START Information supplied
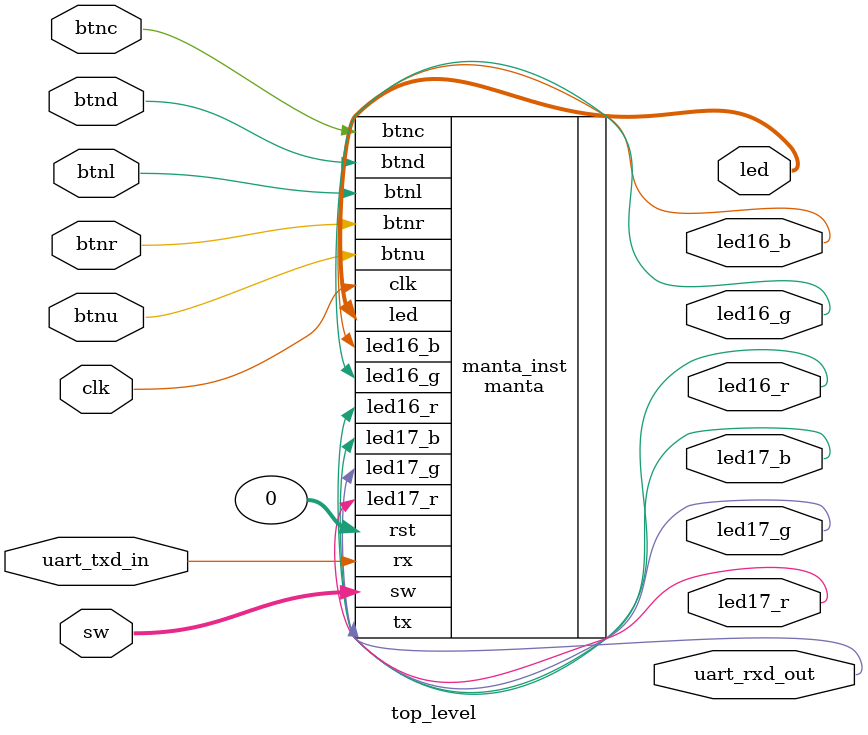
<source format=sv>
`default_nettype none
`timescale 1ns / 1ps

module top_level (
	input wire clk,

    input wire uart_txd_in,
	output logic uart_rxd_out,

    input wire btnu,
    input wire btnd,
    input wire btnl,
    input wire btnr,
	input wire btnc,

    input wire [15:0] sw,

	output logic [15:0] led,
    output logic led16_b,
    output logic led16_g,
    output logic led16_r,
    output logic led17_b,
    output logic led17_g,
    output logic led17_r);

    manta manta_inst (
        .clk(clk),
        .rst(0),

        .rx(uart_txd_in),
        .tx(uart_rxd_out),

        .btnu(btnu),
        .btnd(btnd),
        .btnl(btnl),
        .btnr(btnr),
        .btnc(btnc),
        .sw(sw),
        .led(led),
        .led16_b(led16_b),
        .led16_g(led16_g),
        .led16_r(led16_r),
        .led17_b(led17_b),
        .led17_g(led17_g),
        .led17_r(led17_r));

endmodule

`default_nettype wire
</source>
END Information supplied
What the exercise asks: Repeat the data word for word; drop the pictures.

Written response:
<source format=sv>
`default_nettype none
`timescale 1ns / 1ps

module top_level (
	input wire clk,

    input wire uart_txd_in,
	output logic uart_rxd_out,

    input wire btnu,
    input wire btnd,
    input wire btnl,
    input wire btnr,
	input wire btnc,

    input wire [15:0] sw,

	output logic [15:0] led,
    output logic led16_b,
    output logic led16_g,
    output logic led16_r,
    output logic led17_b,
    output logic led17_g,
    output logic led17_r);

    manta manta_inst (
        .clk(clk),
        .rst(0),

        .rx(uart_txd_in),
        .tx(uart_rxd_out),

        .btnu(btnu),
        .btnd(btnd),
        .btnl(btnl),
        .btnr(btnr),
        .btnc(btnc),
        .sw(sw),
        .led(led),
        .led16_b(led16_b),
        .led16_g(led16_g),
        .led16_r(led16_r),
        .led17_b(led17_b),
        .led17_g(led17_g),
        .led17_r(led17_r));

endmodule

`default_nettype wire
</source>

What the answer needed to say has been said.